### REQUEST
Reproduce the part of the differentiable particle filters summary between "This paper introduces" and "in localization tasks.", inclusive.
* START TEXT SECTION *
Differentiable Particle Filters: End-to-End Learning with Algorithmic Priors

TL;DR

This paper introduces differentiable particle filters (DPFs), enabling end-to-end learning of state estimation models that incorporate algorithmic priors, leading to significant error reduction and improved generalization in localization tasks.

Contribution

The paper presents a novel differentiable implementation of particle filters that allows end-to-end training with learnable models, enhancing performance and interpretability.

Findings

Reduced error rates by approximately 80% in experiments.

Learned localization in a policy-agnostic way, improving generalization.

Demonstrated benefits on both simulated and real data.

Abstract

We present differentiable particle filters (DPFs): a differentiable implementation of the particle filter algorithm with learnable motion and measurement models. Since DPFs are end-to-end differentiable, we can efficiently train their models by optimizing end-to-end state estimation performance, rather than proxy objectives such as model accuracy. DPFs encode the structure of recursive state estimation with prediction and measurement update that operate on a probability distribution over states. This structure represents an algorithmic prior that improves learning performance in state estimation problems while enabling explainability of the learned model. Our experiments on simulated and real data show substantial benefits from end-to- end learning with algorithmic priors, e.g. reducing error rates by ~80%. Our experiments also show that, unlike long short-term memory networks, DPFs learn localization in a policy-agnostic way and thus greatly improve generalization. Source code is available at https://github.com/tu-rbo/differentiable-particle-filters .
* END TEXT SECTION *
* START DATA *
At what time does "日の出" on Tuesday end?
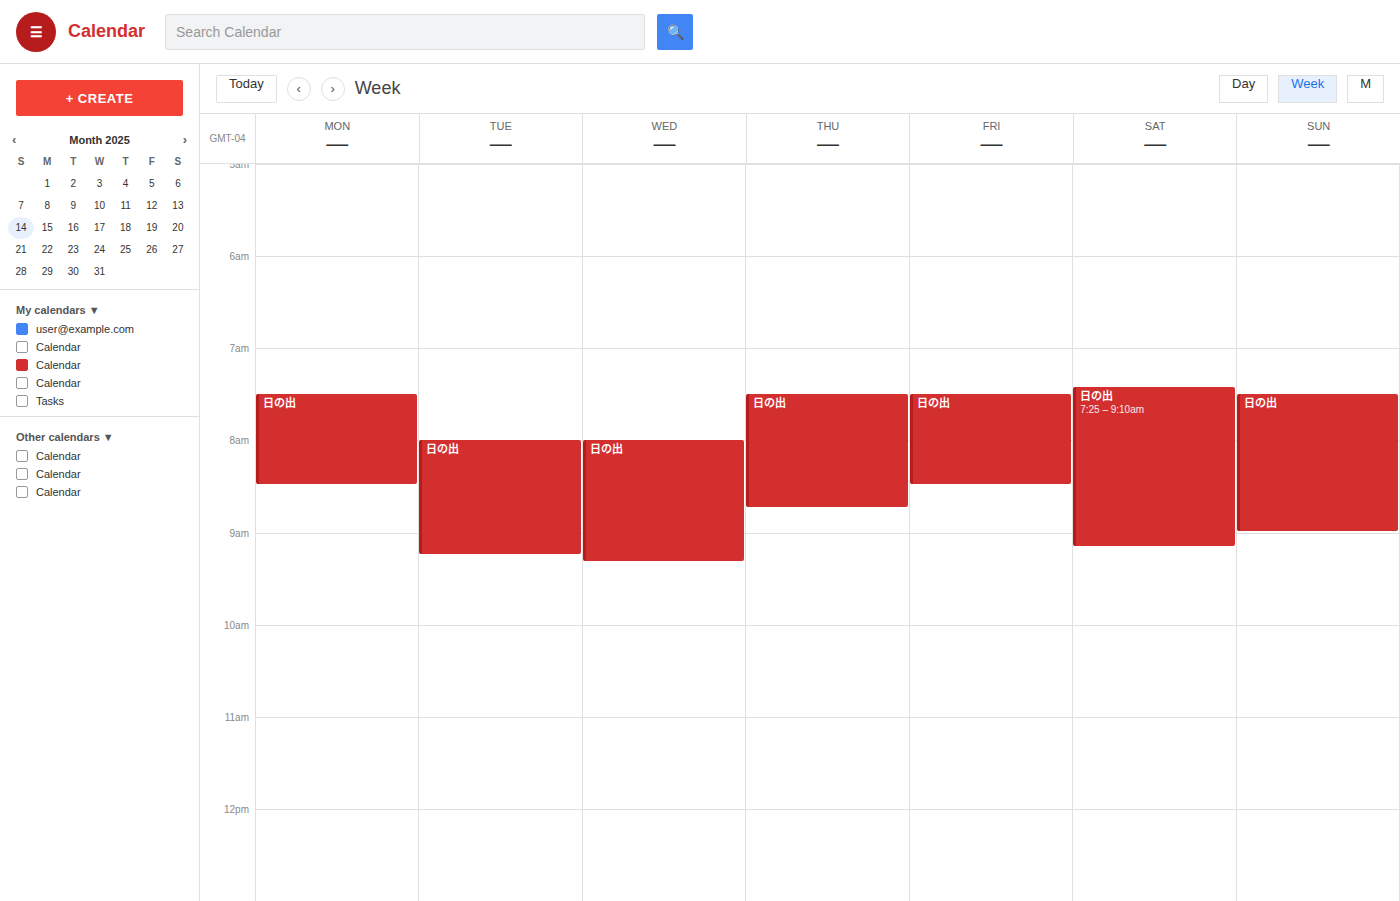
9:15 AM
* END DATA *
* START DATA *
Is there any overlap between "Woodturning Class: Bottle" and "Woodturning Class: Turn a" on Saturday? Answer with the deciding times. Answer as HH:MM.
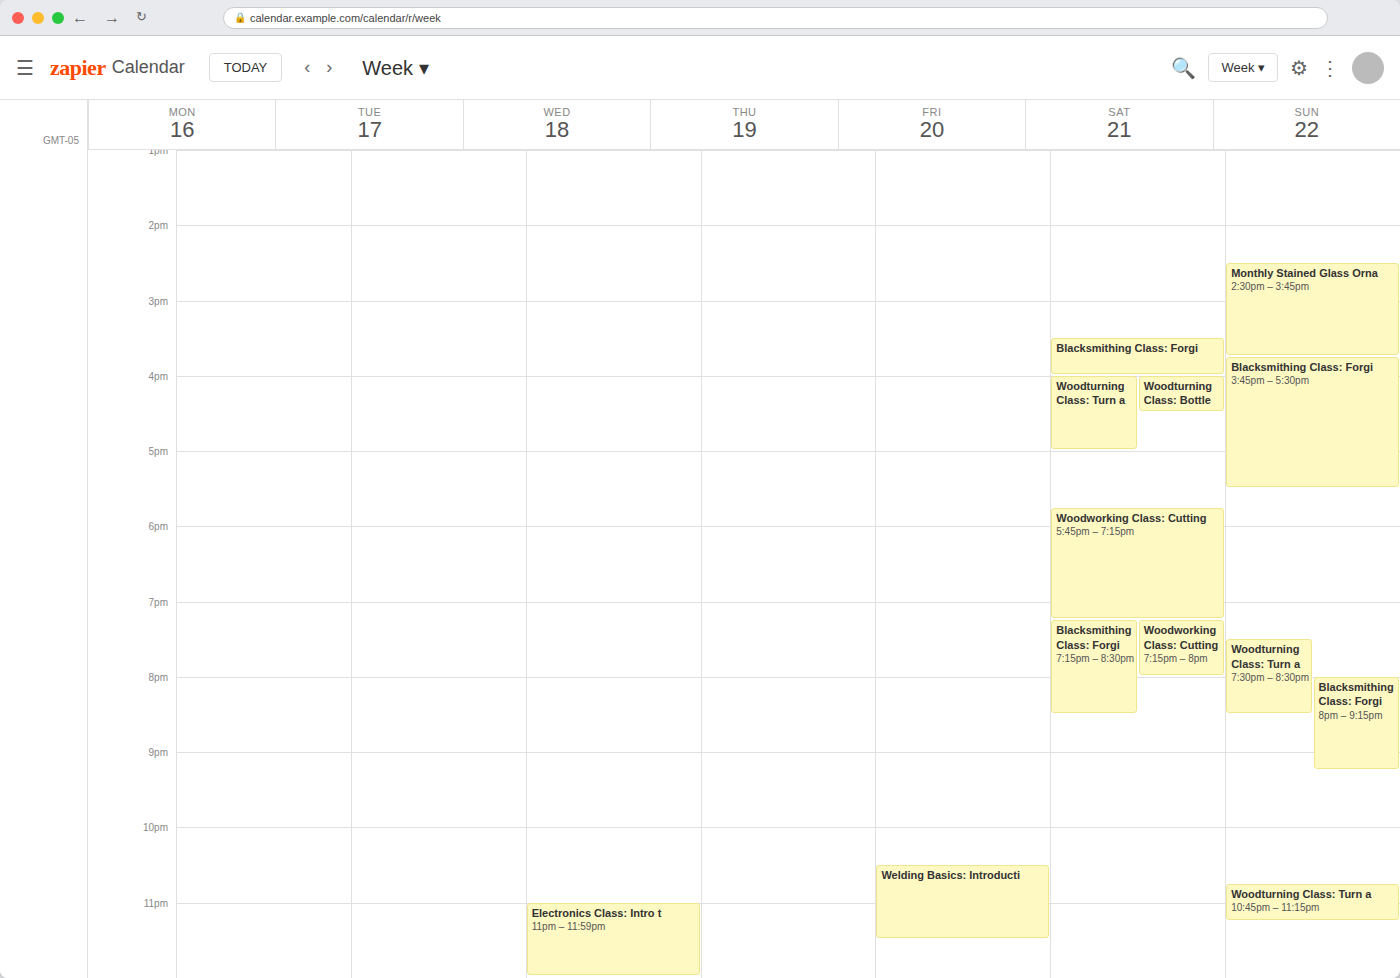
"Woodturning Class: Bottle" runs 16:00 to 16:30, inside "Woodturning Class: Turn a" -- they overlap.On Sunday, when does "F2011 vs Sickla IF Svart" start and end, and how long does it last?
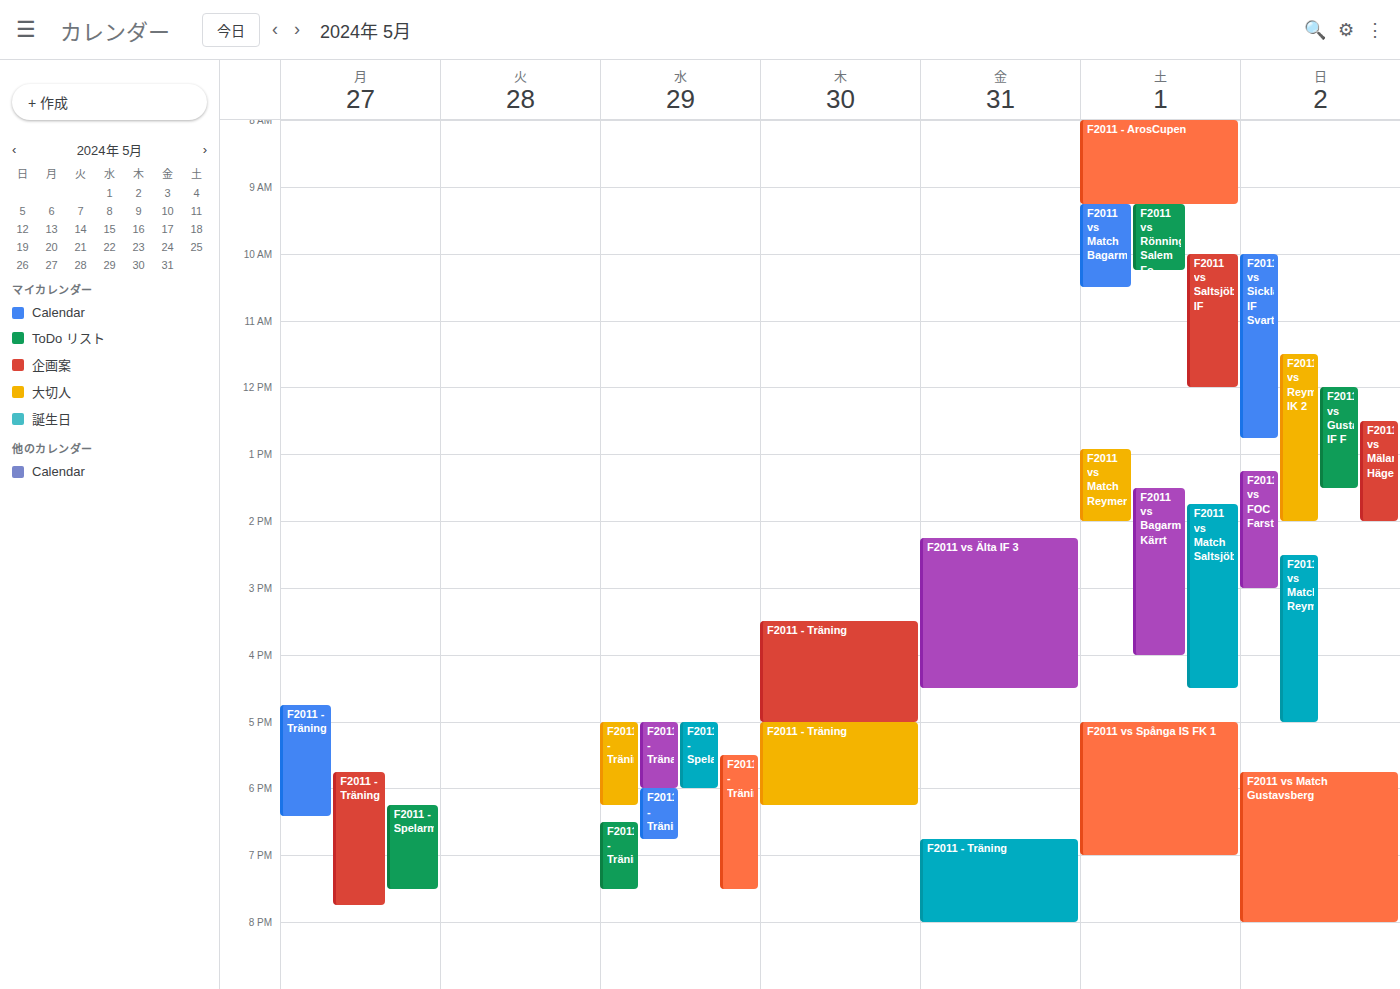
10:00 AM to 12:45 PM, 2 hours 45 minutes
* END DATA *
### RESPONSE TO THE TASK
This paper introduces differentiable particle filters (DPFs), enabling end-to-end learning of state estimation models that incorporate algorithmic priors, leading to significant error reduction and improved generalization in localization tasks.